At Diana Lowenstein Fine Arts, Peruvian pollenatrix Cecilia Paredes seduces the senses with her stunning show, "Borrowed World." The artist deftly cavorts across the boundaries between man and nature with poetic elegance and a fertile imagination. One of the first pieces to greet the eye is Lucky Shot. This dazzling work was created from dozens of chicken wishbones, cotton thread, and a pristine black basketball rim. From a distance the bleached bones look like real netting and seem sewn together with the sturdiness of medieval chain-mail armor. This piece nails the game-winning shot from the three-point line.
A beautiful mass of black coral, seemingly floating ethereally in the air, is another spectacular piece. Titled Embroidery, the work features giant fans of the coral stitched to a circular pattern of fabric and is suspended from the ceiling from barely perceptible string. Paredes has several ocean-inspired works in the show, including two extraordinary examples from her Children of Neptune Series. In one, she has stitched hundreds of tiny umbonium shells with a mother-of-pearl sheen onto a pair of toddlers' pants. In the other, a baby girl's linen gown features a bodice fashioned from delicate, almost transparent coral fans.

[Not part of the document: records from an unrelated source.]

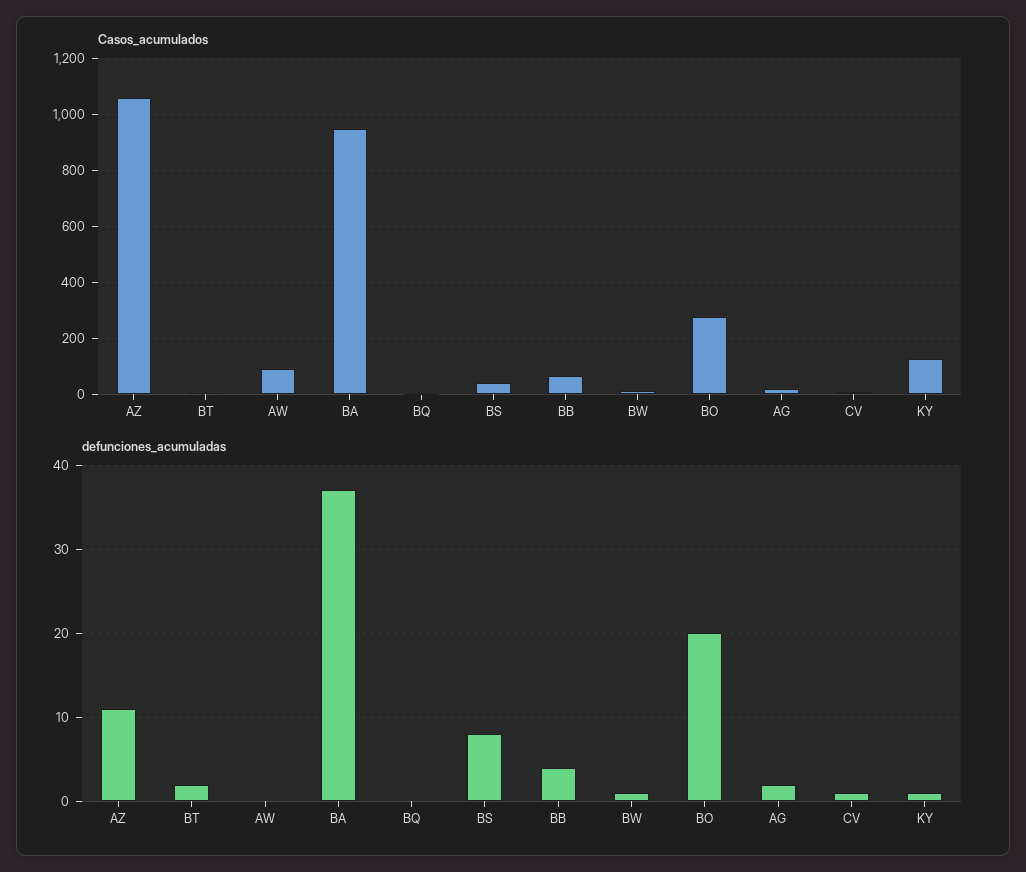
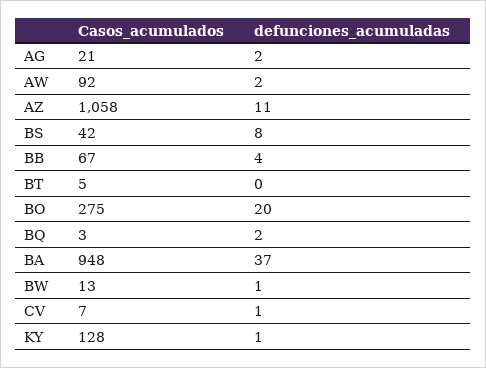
defunciones_acumuladas, BT: 2 -> 0
defunciones_acumuladas, AW: 0 -> 2
defunciones_acumuladas, BQ: 0 -> 2

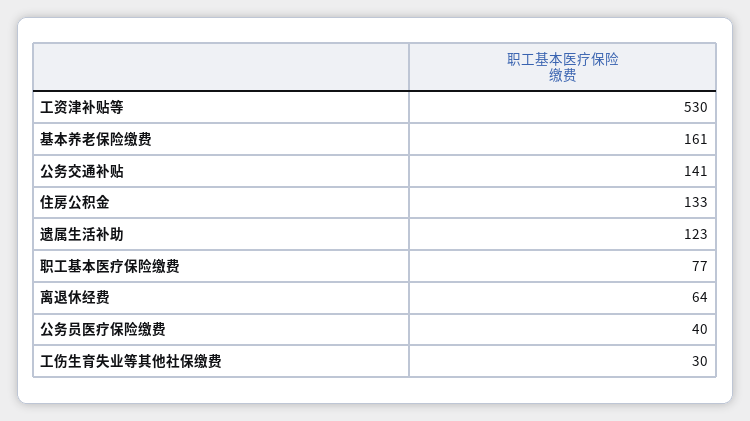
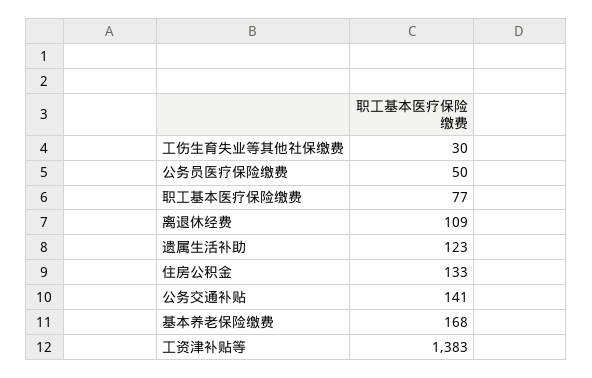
工资津补贴等: 530 -> 1383
基本养老保险缴费: 161 -> 168
离退休经费: 64 -> 109
公务员医疗保险缴费: 40 -> 50

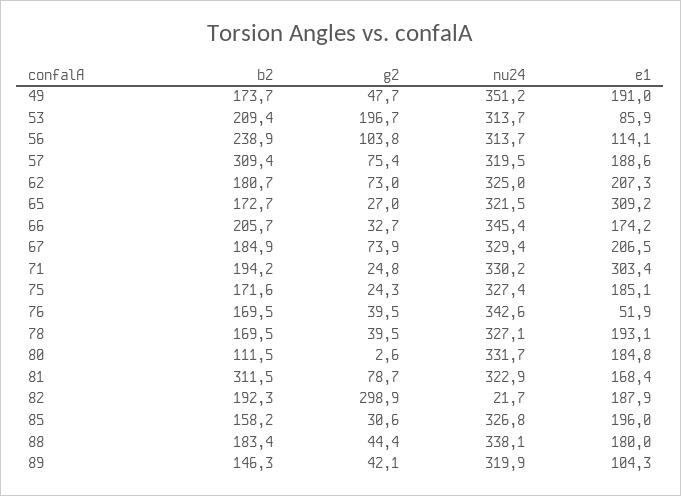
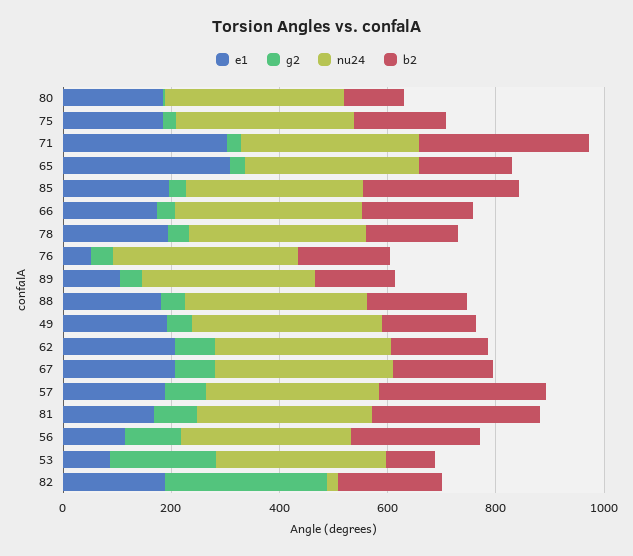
b2, 53: 209.4 -> 100
b2, 71: 194.2 -> 300
b2, 85: 158.2 -> 300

Another work with a timeless quality is a blouselike sheath from the artist's Flight Series. The startling confection, created from iridescent blue pheasant feathers and shantung silk, seems an archaeological treasure from a lost civilization. These works, all displayed in flawlessly crafted Plexiglas enclosures and engraved with their title, give the impression they are rare museum pieces, which adds to their mystery and the illusion they are priceless.
The exhibit is split into two distinct viewing spaces, with sculptural works on one side and Paredes's performance photo pieces on the other. One of the more interesting Cibachrome prints, Gnome, depicts the nude artist squatting in a vibrantly hued emerald forest clearing. Her body is painted white and she sprouts black-and-white wings from her back. The artist appears nestled under a tree covered in thick, ropey vines and is dappled in sunlight that filters like tiny needles through a dense canopy of leaves. One might swear Paredes has entered a mythical realm and is just a twig-snap away from taking flight.
In Fish on Water, the artist knifes through the ocean on her belly while the filleted carcass of a game fish melds into her spine as if in a process of spiritual regeneration.
It seems that in the deepest recesses of her mind, Paredes is navigating toward a space for reinvention, for liberating clarity, for disappearance, toward a place where she can magically change her world.